In the 13th century, Mongol emperor Kublai Khan and his harem sported silk gowns, fur cloaks and jewel-encrusted head ornaments at their home — the legendary pleasure palace in Xanadu.
Today, latter-day khans are again stepping out in some of the world’s finest luxury fashions as Mongolia’s minerals-fueled economy boosts disposable income for the country’s nouveaux riches.
Louis Vuitton, Emporio Armani, Burberry and Hugo Boss have led the charge of high-end shops opening in Ulan Bator, the flashy stores jarring with the city’s Soviet-era apartment blocks and shantytowns.
“The domestic fashion industry is growing with the Mongolian economy and people have more money to spend,” Hugo Boss shop manager Siizhuugiin Nasantulga said. “They would rather spend it here than go on overseas shopping trips.”
Landlocked Mongolia, one of Asia’s poorest countries, has seen its per capita GDP rise to US$3,300 as foreign mining giants have come calling to tap into its vast deposits of everything from gold to coal.
The economy is expected to grow at a healthy 8 percent this year and the country’s currency advanced 10 percent against the US dollar last year, making imports cheaper.
With an influx of new money and the number of millionaires growing, members of the upper-income set have sought to outdo each other with name-brand fashion and fancy cars.
“Mongolians have great fashion sense and they are always looking for the highest quality products,” says Nasantulga, a strapping 28-year-old with fluent English he learned while studying business overseas. “People love to show off their cars and they take pride in dressing as well as they possibly can.”
Luxury lifestyles have been a foreign concept for most of Mongolia’s modern history. It was a communist country for nearly seven decades until a 1990 democratic revolution led to multiparty politics and a market economy.
Most of the luxury shops in Ulan Bator are located in the Central Tower, a new office building adjacent to Sukhbaatar Square, where the modern Mongolian state was established in 1921.
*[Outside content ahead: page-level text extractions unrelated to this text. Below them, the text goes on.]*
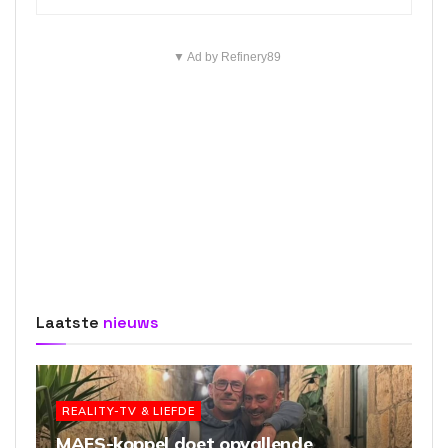
▼ Ad by Refinery89
Laatste
nieuws
REALITY-TV & LIEFDE
MAFS-koppel doet opvallende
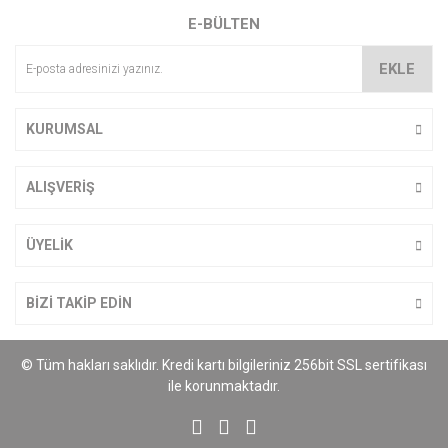
E-BÜLTEN
Ürün açıklamasında eksik bilgiler bulunuyor.
Ürün bilgilerinde hatalar bulunuyor.
EKLE
Ürün fiyatı diğer sitelerden daha pahalı.
Bu ürüne benzer farklı alternatifler olmalı.
KURUMSAL
ALIŞVERİŞ
Gönder
ÜYELİK
BİZİ TAKİP EDİN
© Tüm hakları saklıdır. Kredi kartı bilgileriniz 256bit SSL sertifikası
ile korunmaktadır.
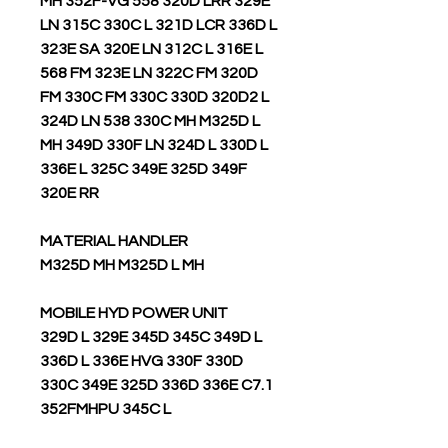
MH 352F-VG 558 320D LRR 329E
LN 315C 330C L 321D LCR 336D L
323E SA 320E LN 312C L 316E L
568 FM 323E LN 322C FM 320D
FM 330C FM 330C 330D 320D2 L
324D LN 538 330C MH M325D L
MH 349D 330F LN 324D L 330D L
336E L 325C 349E 325D 349F
320E RR
MATERIAL HANDLER
M325D MH M325D L MH
MOBILE HYD POWER UNIT
329D L 329E 345D 345C 349D L
336D L 336E HVG 330F 330D
330C 349E 325D 336D 336E C7.1
352FMHPU 345C L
In the VIP room of the Louis Vuitton store, big spenders can lounge on white leather couches as they check out US$1,100 shoes or US$800 sunglasses. Outside, luxury cars ply potholed streets. Flashy SUVs — Toyota Land Cruisers, Hummers and Land Rovers — stand snarled in traffic jams with models from Mercedes-Benz, Lexus and BMW.
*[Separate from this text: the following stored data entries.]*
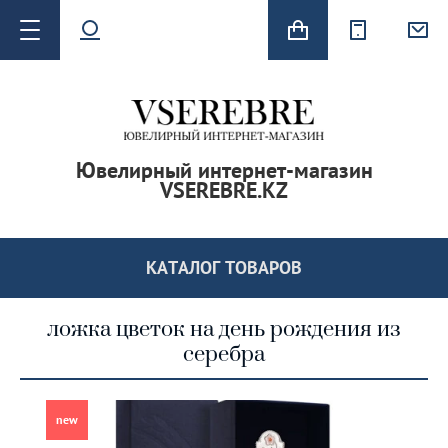
Ювелирный интернет-магазин
VSEREBRE.KZ
 серьги
КАТАЛОГ ТОВАРОВ
ложка цветок на день рождения из
серебра
new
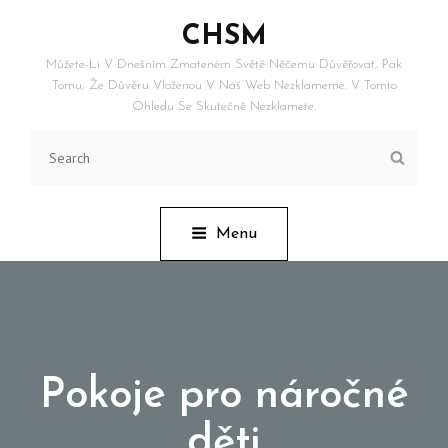
CHSM
Můžete-Li V Dnešním Zmateném Světě Něčemu Důvěřovat, Pak
Tomu, Že Důvěru Vloženou V Náš Web Nezklameme. V Tomto
Ohledu Se Skutečně Nezklamete.
Search
Searc
for:
Menu
Pokoje pro náročné
děti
Beyond the capital, a few Mongolians are taking to the roads in custom-built Mercedes-Benz Zetros trucks, packed with ultra-modern features like flatscreen TVs, bidets and even kitchens.
While the upper crust flaunts its wealth, most working class Mongolians barely make ends meet by toiling in mines, herding livestock, driving taxis or selling imported goods from China.
The average office-worker salary in the capital is about US$250 a month and the minimum wage is just US$115 a month. Foot traffic in luxury shops is therefore understandably low — but ready to spend.
“We have relatively few customers, but those that shop buy a lot,” Armani manager Batbekhiin Batkhuu said. “For now, the most important part of our business plan is establishing brand awareness. We need to educate people on fashion and which labels are the best.”
The sizzling real-estate market in Ulan Bator is helping to make these increasingly luxurious lifestyles possible. When property markets were privatized in the late 1990s, apartments were readily available for about US$5,000, Belgian real estate investor Chris De Gruben says. Those same apartments now sell for about US$90,000.